Let’s be charitable to these mentally unsound politicians, and humour them a little, try to calm them down a bit. Let’s say that in a small minority of people, cannabis can actually cause psychosis (even though there’s no evidence for that at all). Let’s also consider the slightly less deluded (but equally susceptible to gross media spin) idea that people with latent mental problems can have them triggered by - among other things - cannabis use.
Then, I ask: how are these poor people served by being criminalized and locked up? I’ve never seen any evidence that persecution and prison helps out with mental fragility.
And then, just as importantly, what about everyone else smoking cannabis, people who really like it and have no resulting mental problems - possibly even positive benefits. I wonder: how are these people served by being criminalized and locked up?
You see, when we talk these things through, it becomes a little clearer doesn’t it?
Bill Hicks




Indeed, so true. As someone who ingested psychoactives on a regular recreational basis, I can say that most of the time my peers lauded my sanity while under the influence - able to carry on lucid conversations, peform normal activities, and largely unsusceptible to hallucinatory perceptions.
The one time I really felt as though I were going to wind up seriously schizophrenic I had eaten some psilocybes with some pergamum harmala seeds, and washed it down with guinness before winding up in a windowless, smoke-filled club basement in Prague. Gripped by the impending sensation that everything was going horribly wrong within and without, I walked home pondering a future spent in white gowns and sponge baths, unable to enjoy them because I was muttering to myself about combing my back hair. When I finally got home, I threw up, and the trip was fine thereafter.
Yep - set and setting. Oh, and I don’t recommend mixing harmala, shrooms, and guinness.

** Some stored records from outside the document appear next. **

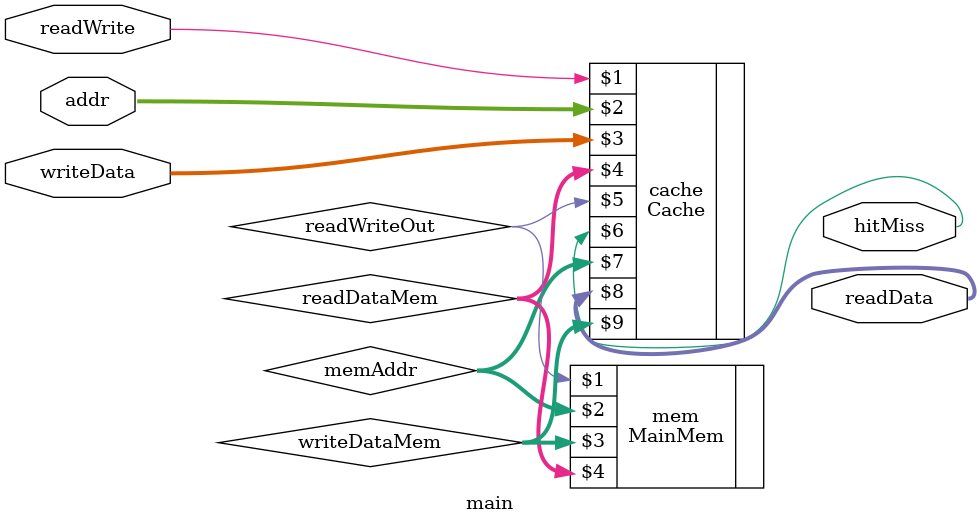
<source format=v>
`timescale 1ns / 1ps

module main(
    input readWrite, // 1 for read, 0 for write
    input [9:0] addr, // byte address, [9:5] tag, [4] cache index, [3:2] word offset, [1:0] byte offset
    input [31:0] writeData, //word data from cpu to be writen
    output hitMiss, // 1 for hit, 0 for miss, state flag
    output [31:0] readData // data to cpu
);

    wire [127:0] readDataMem, writeDataMem;
    wire [9:0] memAddr;
    wire readWriteOut;
    MainMem mem(readWriteOut, memAddr, writeDataMem, readDataMem);
    Cache cache (readWrite, addr, writeData, readDataMem, readWriteOut, hitMiss, memAddr, readData, writeDataMem);

endmodule
</source>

Should’ve seemed obvious, but hey.
orgonebox - 13th June 2007 @ 17:23
It’s refreshing to see an article that doesn’t use the “M” word. That’s the language of the oppressor. Now, if only those folks in California would learn to use the principle of “estoppel” while defending the medical movement from federal encroachment…
Rumple Stiltskin - 13th June 2007 @ 20:58
The Bible appears to cause psychosis in a hell of a lot more people but I don’t see any politicians jumping up and down calling for it to be made illegal!

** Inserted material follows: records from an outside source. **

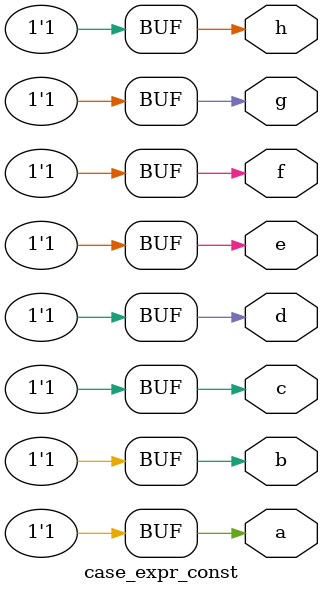
<source format=sv>
module case_expr_const(
	// expected to output all 1s
    output reg a, b, c, d, e, f, g, h
);
    initial begin
        case (2'b0)
            1'b0:    a = 1;
            default: a = 0;
        endcase
        case (2'sb11)
            2'sb01:  b = 0;
            1'sb1:   b = 1;
        endcase
        case (2'sb11)
            1'sb0:   c = 0;
            1'sb1:   c = 1;
        endcase
        case (2'sb11)
            1'b0:    d = 0;
            1'sb1:   d = 0;
            default: d = 1;
        endcase
        case (2'b11)
            1'sb0:   e = 0;
            1'sb1:   e = 0;
            default: e = 1;
        endcase
        case (1'sb1)
            1'sb0:   f = 0;
            2'sb11:  f = 1;
            default: f = 0;
        endcase
        case (1'sb1)
            1'sb0:   g = 0;
            3'b0:    g = 0;
            2'sb11:  g = 0;
            default: g = 1;
        endcase
        case (1'sb1)
            1'sb0:   h = 0;
            1'b1:    h = 1;
            3'b0:    h = 0;
            2'sb11:  h = 0;
            default: h = 0;
        endcase
    end
endmodule
</source>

Kirsty - 17th June 2007 @ 13:44
Ah, but they’ll tell you that it’s not the intention of the law to punish the sick users; it’s the intention to deter the potentially sick from ever using in the first place.
Because we all know that if something’s illegal we’re less likely to do it. Which is why countries with strong drug prohibition laws like the UK have lower rates of drug use than those with looser laws like the Netherlands.
Oh no, hang on, that’s completely untrue.